L’avvelenamento non colpisce comunque solo l’apparato digerente, ma anche quello respiratorio, renale, cardiovascolare, il sistema nervoso e le ghiandole endocrine. “Non dimentichiamo, poi, che l’ingestione non è l’unica causa di avvelenamento in quanto anche il semplice contatto con la pianta può causare gravi danni alla pelle (tossicità da contatto).”
Non tutti sanno, inoltre, che il il colchico possiede potenziali proprietà teratogene, ovvero dannose per il feto, e che possono trovarsi anche nel latte di pecore e capre che hanno brucato la pianta dato che, a differenza dell’uomo, questi animali sono resistenti all’azione tossica del colchico. “Attenzione – raccomanda l’intervistata – quindi al consumo di latte fresco non trattato”.
Infine, l’avvelenamento può anche essere cronico: in tali casi, il sintomo più tipico è la perdita dei capelli, che ne facilita la diagnosi.
Cosa fare in caso di sospetto avvelenamento?

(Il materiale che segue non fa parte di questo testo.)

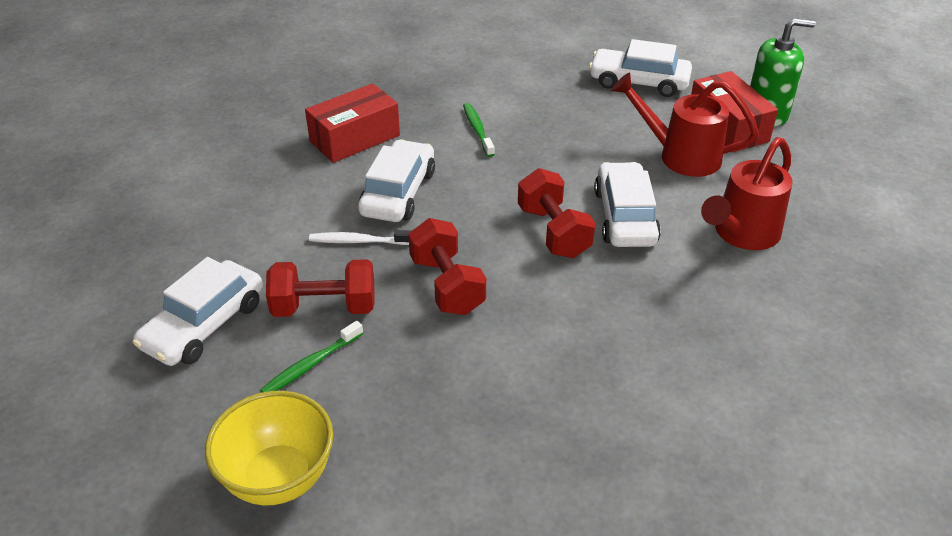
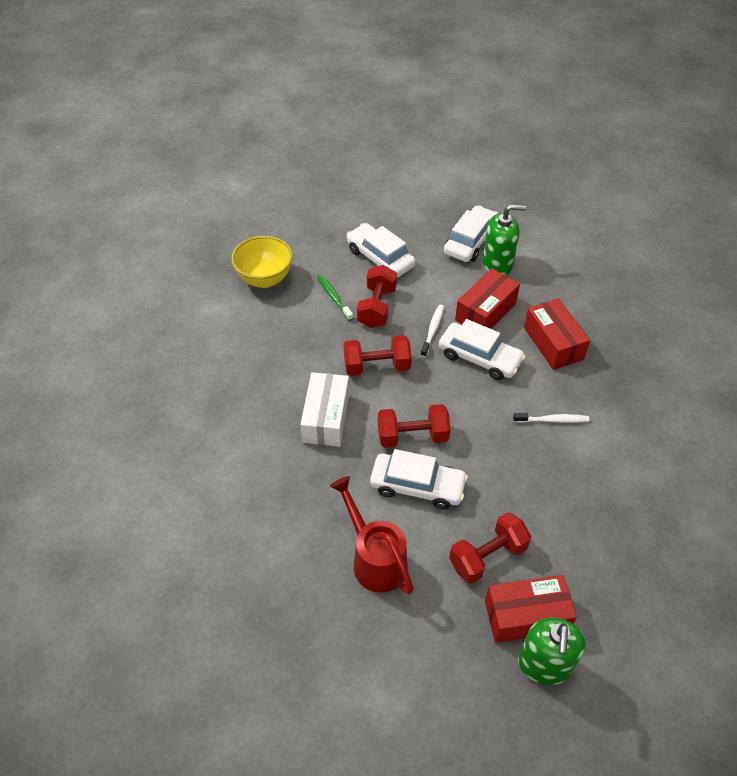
camera: 105 degrees right, 10 degrees up
(209, 197) = (497, 264): none -> green soap dispenser
(310, 197) = (485, 312): none -> red box
(477, 130) = (552, 420): green toothbrush -> white toothbrush
(563, 319) = (326, 418): none -> white box
(639, 82) = (616, 567): white car -> white car (470, 241)
(681, 156) = (487, 556): red watering can -> red dumbbell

In caso di sospetto avvelenamento, la dottoressa Evangelisti suggerisce di recarsi immediatamente al Pronto Soccorso dove la terapia d’effetto consiste, in genere, in lavanda gastrica e somministrazione di carbone vegetale, in grado di assorbire la tossina dal tratto gastro-intestinale e di stimolare la diuresi, utile all’eliminazione della tossina stessa. La diarrea, qualora sia presente, non viene bloccata poiché anche le feci sono una via di eliminazione della tossina.
Uso fitoterapico della colchicina
Sebbene, dunque, il contatto con il colchico d’autunno possa essere molto pericoloso, la colchicina viene usata a livello omeopatico, a scopo terapeutico, per il trattamento di alcune patologie quali la gotta e alcune epatiti croniche. “Si tratta – precisa la dottoressa Evangelisti – di colchicina di sintesi. Per la gotta, in particolare, viene utilizzata perché è in grado di rallentare i processi metabolici che portano alla formazione di acido urico”.
In conclusione, è importante ribadire che l’uso a scopo terapeutico fa comunque strettamente riferimento a dosi molto limitate e ad esso si può attingere solo ed esclusivamente sotto stretto controllo medico.
Voi conoscevate il colchico d’autunno e sapevate come distinguerlo dallo zafferano?